Der heilige Antonius, den diese Zumutung nicht einmal verdrießen konnte,
weil der Widersacher, ohnmächtig und kraftlos geworden, nicht mehr imstande
war, sich auf irgendeinen Kampf einzulassen und sich daher auf höhnende
Reden beschränken mußte, frug ihn, warum er denn so viele Flaschen
und auf solche besondere Weise bei sich trüge. Da antwortete der Widersacher:
,Siehe, wenn mir ein Mensch begegnet, so schaut er mich verwundert an und kann
es nicht lassen, nach meinen Getränken zu fragen und zu kosten aus Lüsternheit.
Unter so vielen findet er ja wohl eins, was ihm recht mundet, und er säuft
die ganze Flasche aus und wird trunken und ergibt sich mir und meinem Reiche.´
- Soweit steht das in allen Legenden; nach dem besonderen Dokument, das wir
über diese Vision des heiligen Antonius besitzen, heißt es aber weiter,
daß der Widersacher, als er sich von dannen hub, einige seiner Flaschen
auf einem Rasen stehen ließ, die der heilige Antonius schnell in seine
Höhle mitnahm und verbarg, aus Furcht, selbst in
der Einöde könnte eine Verirrter, ja wohl gar einer seiner
Schüler von dem entsetzlichen Getränke kosten und ins ewige Verderben
geraten. -Zufällig, erzählt das Dokument weiter, habe der heilige Antonius einmal
eine dieser Flaschen geöffnet, da sei ein seltsamer betäubender Dampf herausgefahren
und allerlei scheußliche, sinneverwirrende Bilder der Hölle
hätten den Heiligen umschwebt, ja ihn mit verführerischen Gaukeleien zu verlocken
gesucht, bis er sie durch strenges Fasten und anhaltendes Gebet wieder vertrieben.
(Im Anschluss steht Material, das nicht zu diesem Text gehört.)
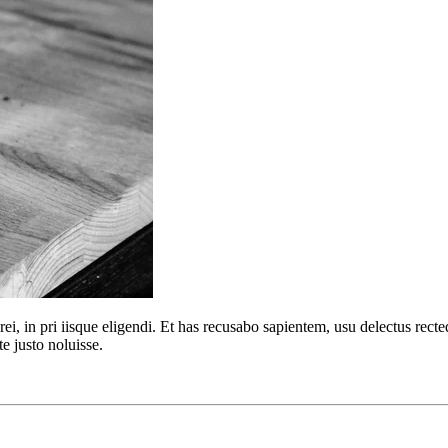
urei, in pri iisque eligendi. Et has recusabo sapientem, usu delectus r
te justo noluisse.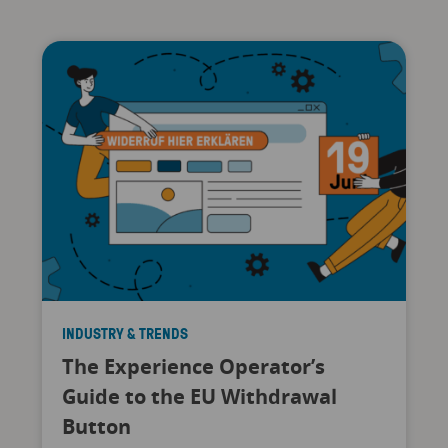
INDUSTRY & TRENDS
The Experience Operator’s
Guide to the EU Withdrawal
Button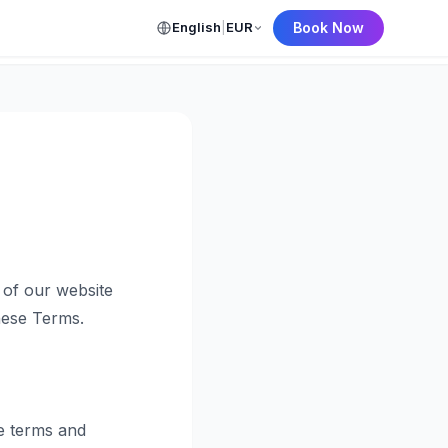
English
|
EUR
Book Now
← Back to Home
of our website
hese Terms.
e terms and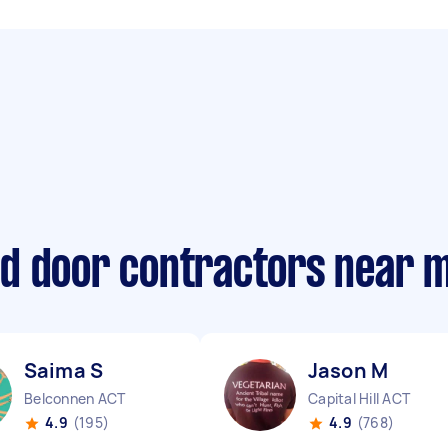
d door contractors near 
Saima S
Jason M
Belconnen ACT
Capital Hill ACT
4.9
(195)
4.9
(768)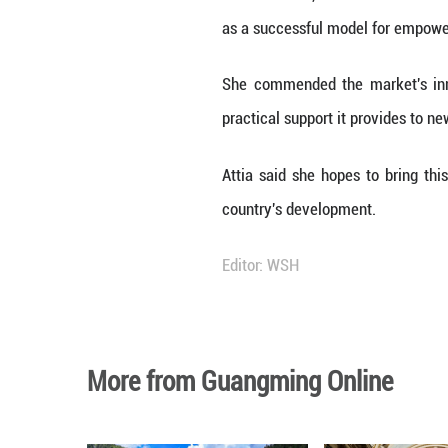
Sherwet Attia, Di
as a successful 
She commended th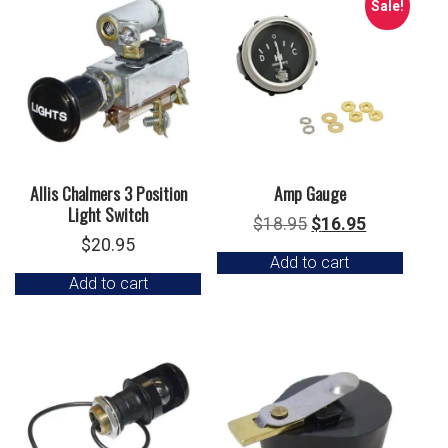
Sale!
Allis Chalmers 3 Position
Amp Gauge
Light Switch
Original
Current
$
18.95
$
16.95
$
20.95
price
price
Add to cart
was:
is:
Add to cart
$18.95.
$16.95.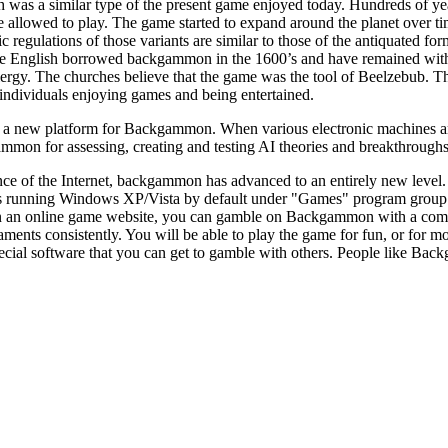
s a similar type of the present game enjoyed today. Hundreds of years a
e allowed to play. The game started to expand around the planet over t
sic regulations of those variants are similar to those of the antiquated 
he English borrowed backgammon in the 1600’s and have remained with
rgy. The churches believe that the game was the tool of Beelzebub. Th
individuals enjoying games and being entertained.
a new platform for Backgammon. When various electronic machines are fo
mmon for assessing, creating and testing AI theories and breakthroughs a
ce of the Internet, backgammon has advanced to an entirely new level
s running Windows XP/Vista by default under "Games" program group.
n an online game website, you can gamble on Backgammon with a compu
ts consistently. You will be able to play the game for fun, or for mon
al software that you can get to gamble with others. People like Backgamm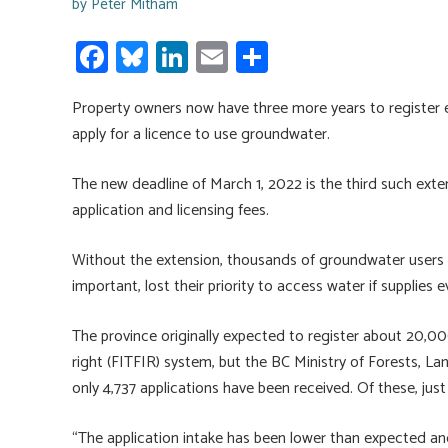
by
Peter Mitham
Fa
Bl
Li
E
S
ce
u
nk
m
h
Property owners now have three more years to register 
b
es
e
ail
ar
apply for a licence to use groundwater.
o
ky
dI
e
ok
n
The new deadline of March 1, 2022 is the third such ext
application and licensing fees.
Without the extension, thousands of groundwater users
important, lost their priority to access water if supplies e
The province originally expected to register about 20,000 ex
right (FITFIR) system, but the BC Ministry of Forests, 
only 4,737 applications have been received. Of these, jus
“The application intake has been lower than expected an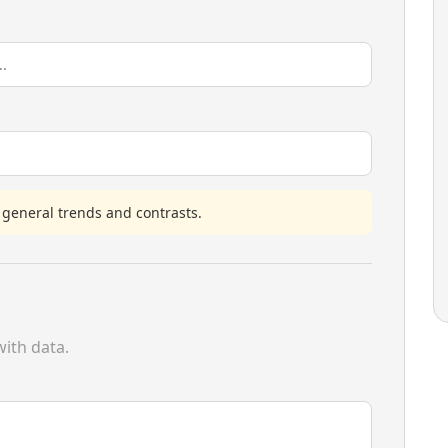
 general trends and contrasts.
ith data.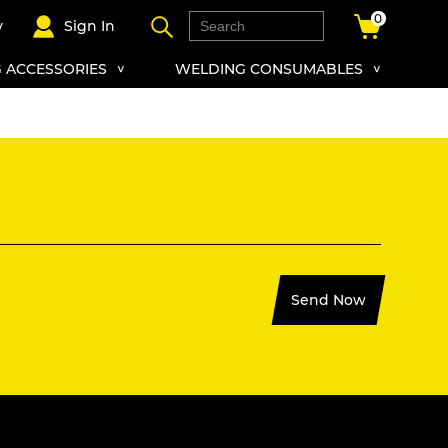
0
y
Sign In
 ACCESSORIES
WELDING CONSUMABLES
Send Now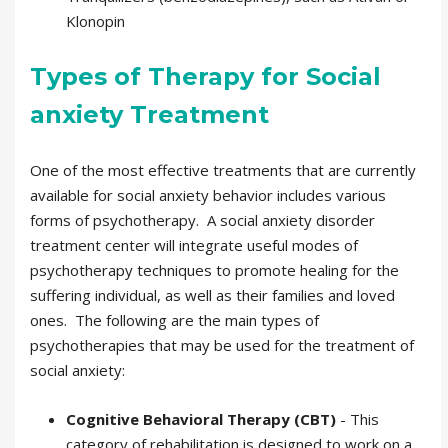
Klonopin
Types of Therapy for Social
anxiety Treatment
One of the most effective treatments that are currently
available for social anxiety behavior includes various
forms of psychotherapy. A social anxiety disorder
treatment center will integrate useful modes of
psychotherapy techniques to promote healing for the
suffering individual, as well as their families and loved
ones. The following are the main types of
psychotherapies that may be used for the treatment of
social anxiety:
Cognitive Behavioral Therapy (CBT)
- This
category of rehabilitation is designed to work on a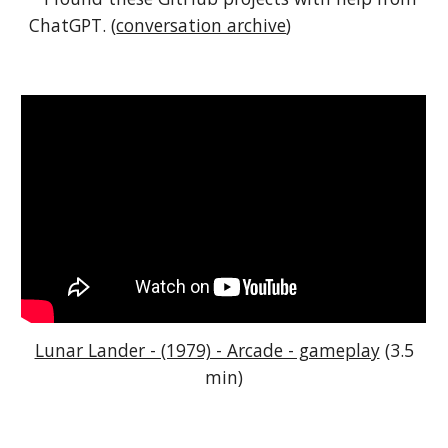
ChatGPT. (
conversation archive
)
Lunar Lander - (1979) - Arcade - gameplay
(3.5
min)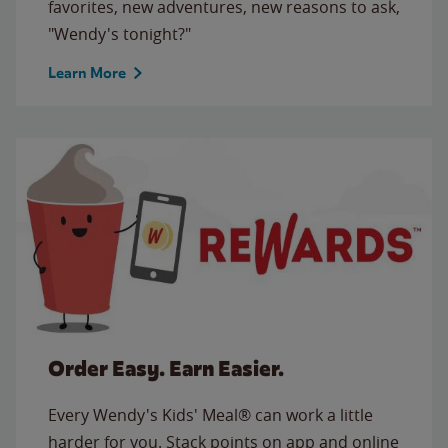
favorites, new adventures, new reasons to ask,
"Wendy's tonight?"
Learn More
Order Easy. Earn Easier.
Every Wendy's Kids' Meal® can work a little
harder for you. Stack points on app and online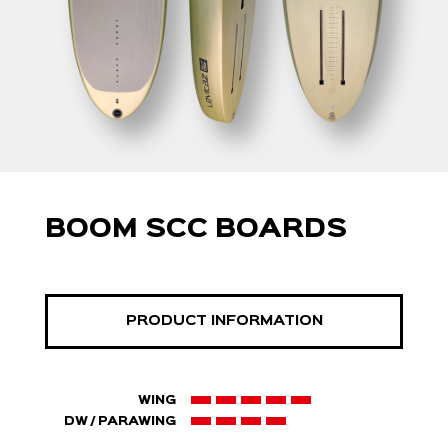
BOOM SCC BOARDS
PRODUCT INFORMATION
WING
DW / PARAWING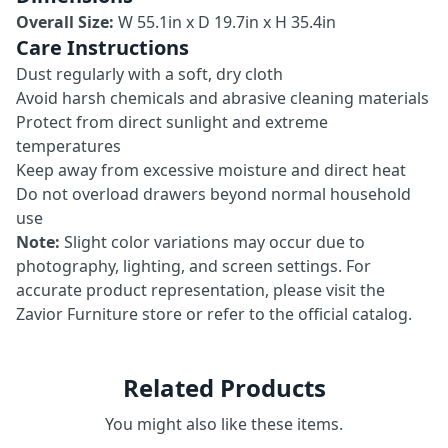
Overall Size:
W 55.1in x D 19.7in x H 35.4in
Care Instructions
Dust regularly with a soft, dry cloth
Avoid harsh chemicals and abrasive cleaning materials
Protect from direct sunlight and extreme
temperatures
Keep away from excessive moisture and direct heat
Do not overload drawers beyond normal household
use
Note:
Slight color variations may occur due to
photography, lighting, and screen settings. For
accurate product representation, please visit the
Zavior Furniture store or refer to the official catalog.
Related Products
You might also like these items.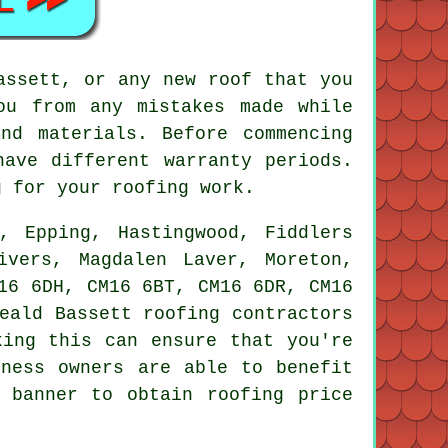
assett, or any new roof that you
ou from any mistakes made while
nd materials. Before commencing
have different warranty periods.
g for your roofing work.
 Epping, Hastingwood, Fiddlers
ivers, Magdalen Laver, Moreton,
16 6DH, CM16 6BT, CM16 6DR, CM16
Weald Bassett
roofing contractors
king this can ensure that you're
iness owners are able to benefit
 banner to obtain roofing price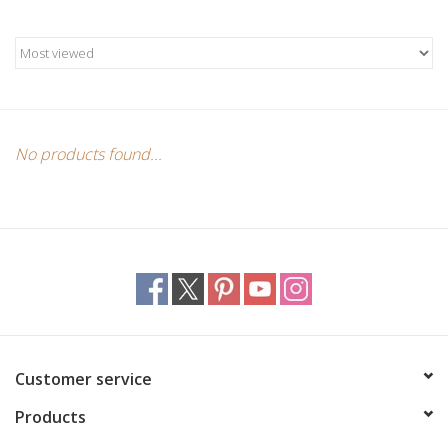
Candles/Holders
Crystals
Essential Oils
No products found...
Incense
Jewelry
Lamps
Library
Customer service
Products
Dreamcatchers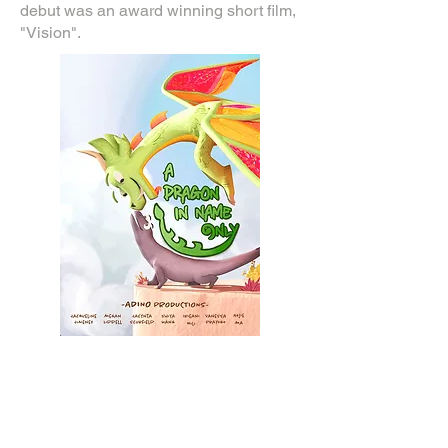
debut was an award winning short film,
"Vision".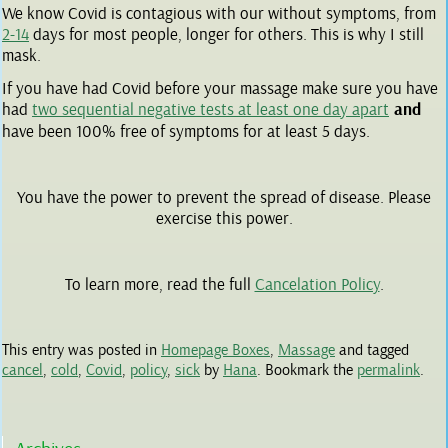
We know Covid is contagious with our without symptoms, from
2-14
days for most people, longer for others. This is why I still
mask.
If you have had Covid before your massage make sure you have
had
two sequential negative tests at least one day apart
and
have been 100% free of symptoms for at least 5 days.
You have the power to prevent the spread of disease. Please
exercise this power.
To learn more, read the full
Cancelation Policy
.
This entry was posted in
Homepage Boxes
,
Massage
and tagged
cancel
,
cold
,
Covid
,
policy
,
sick
by
Hana
. Bookmark the
permalink
.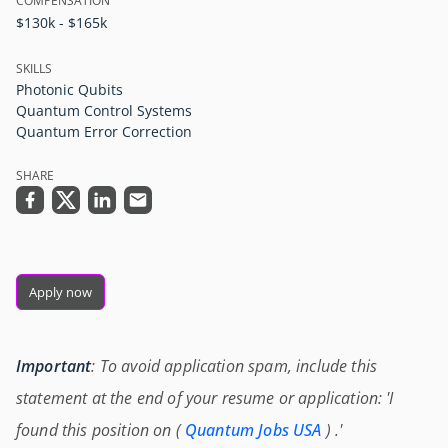
COMPENSATION
$130k - $165k
SKILLS
Photonic Qubits
Quantum Control Systems
Quantum Error Correction
SHARE
Apply now
Important
: To avoid application spam, include this
statement at the end of your resume or application: 'I
found this position on (
Quantum Jobs USA
) .'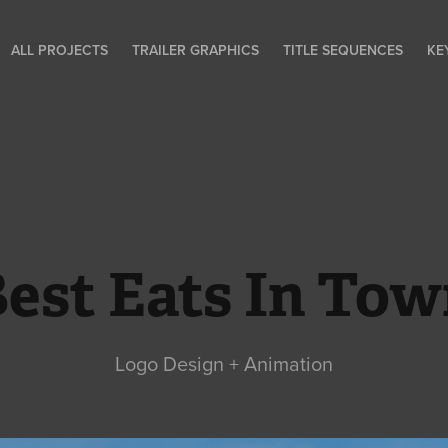
ALL PROJECTS
TRAILER GRAPHICS
TITLE SEQUENCES
KE
est Eats In To
Logo Design + Animation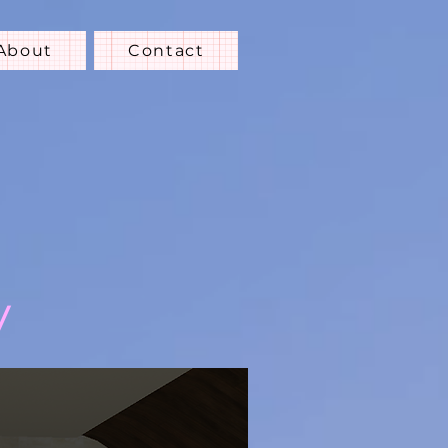
About
Contact
y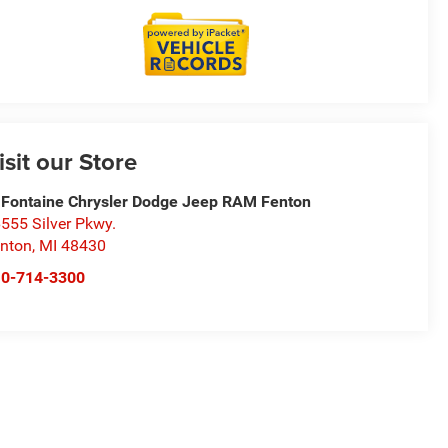
isit our Store
Fontaine Chrysler Dodge Jeep RAM Fenton
555 Silver Pkwy.
nton
,
MI
48430
10-714-3300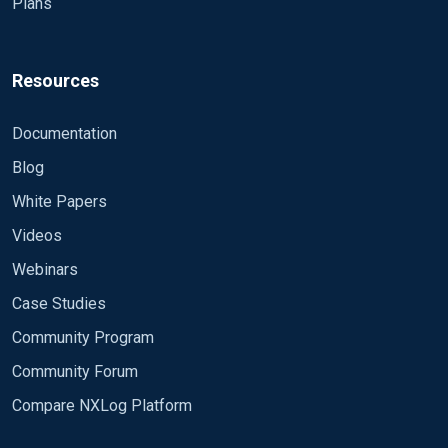
Plans
call
to_json()
.
Resources
Documentation
Blog
White Papers
Videos
Webinars
Case Studies
Community Program
Community Forum
Compare NXLog Platform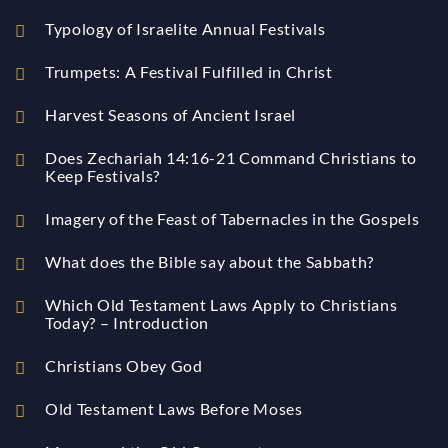
Typology of Israelite Annual Festivals
Trumpets: A Festival Fulfilled in Christ
Harvest Seasons of Ancient Israel
Does Zechariah 14:16-21 Command Christians to
Keep Festivals?
Imagery of the Feast of Tabernacles in the Gospels
What does the Bible say about the Sabbath?
Which Old Testament Laws Apply to Christians
Today? – Introduction
Christians Obey God
Old Testament Laws Before Moses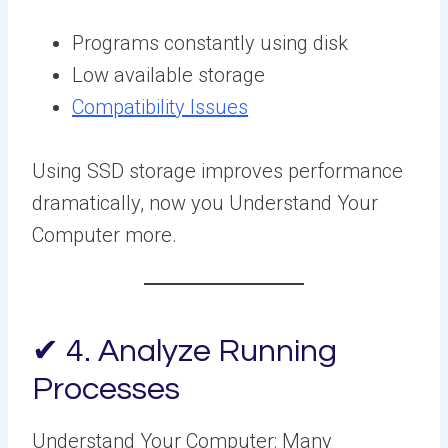
Programs constantly using disk
Low available storage
Compatibility Issues
Using SSD storage improves performance
dramatically, now you Understand Your
Computer more.
✔ 4. Analyze Running
Processes
Understand Your Computer: Many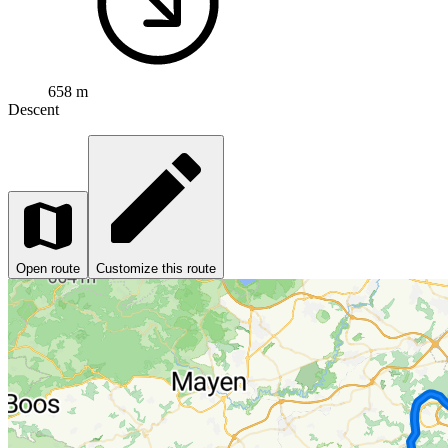
658 m
Descent
Open route
Customize this route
- In diesem Kistchen befindet sich nun aus dem Nachlaß des heiligen Antonius
eben eine solche Flasche mit einem Teufelselixier, und die Dokumente sind so
authentisch und genau, daß wenigstens daran, daß die Flasche wirklich nach dem
Tode des heiligen Antonius unter seinen nachgebliebenen Sachen gefunden wurde,
kaum zu zweifeln ist. Übrigens kann ich versichern, lieber Bruder Medardus!
daß, sooft ich die Flasche, ja nur dieses Kistchen, worin sie verschlossen,
berühre, mich ein unerklärliches inneres Grauen anwandelt, ja daß ich wähne,
etwas von einem ganz seltsamen Duft zu spüren, der mich betäubt und zugleich
eine innere Unruhe des Geistes hervorbringt, die mich selbst bei den Andachtsübungen
zerstreut. Indessen überwinde ich diese böse Stimmung, welche offenbar von dem
Einfluß irgendeiner feindlichen Macht herrührt, sollte ich auch an die unmittelbare
Einwirkung des Widersachers nicht glauben, durch standhaftes Gebet. Dir, lieber
Bruder Medardus, der du noch so jung bist, der du noch alles, was dir deine
von fremder Kraft aufgeregte Phantasie vorbringen mag, in glänzenderen, lebhafteren
Farben erblickst, der du noch wie ein tapferer, aber unerfahrner Krieger zwar
rüstig im Kampfe, aber vielleicht zu kühn, das Unmögliche wagend, deiner Stärke
zu sehr vertraust, rate ich, das Kistchen niemals oder wenigstens erst nach
Jahren zu öffnen und, damit dich deine Neugierde nicht in Versuchung führe,
es dir weit weg aus den Augen zu stellen."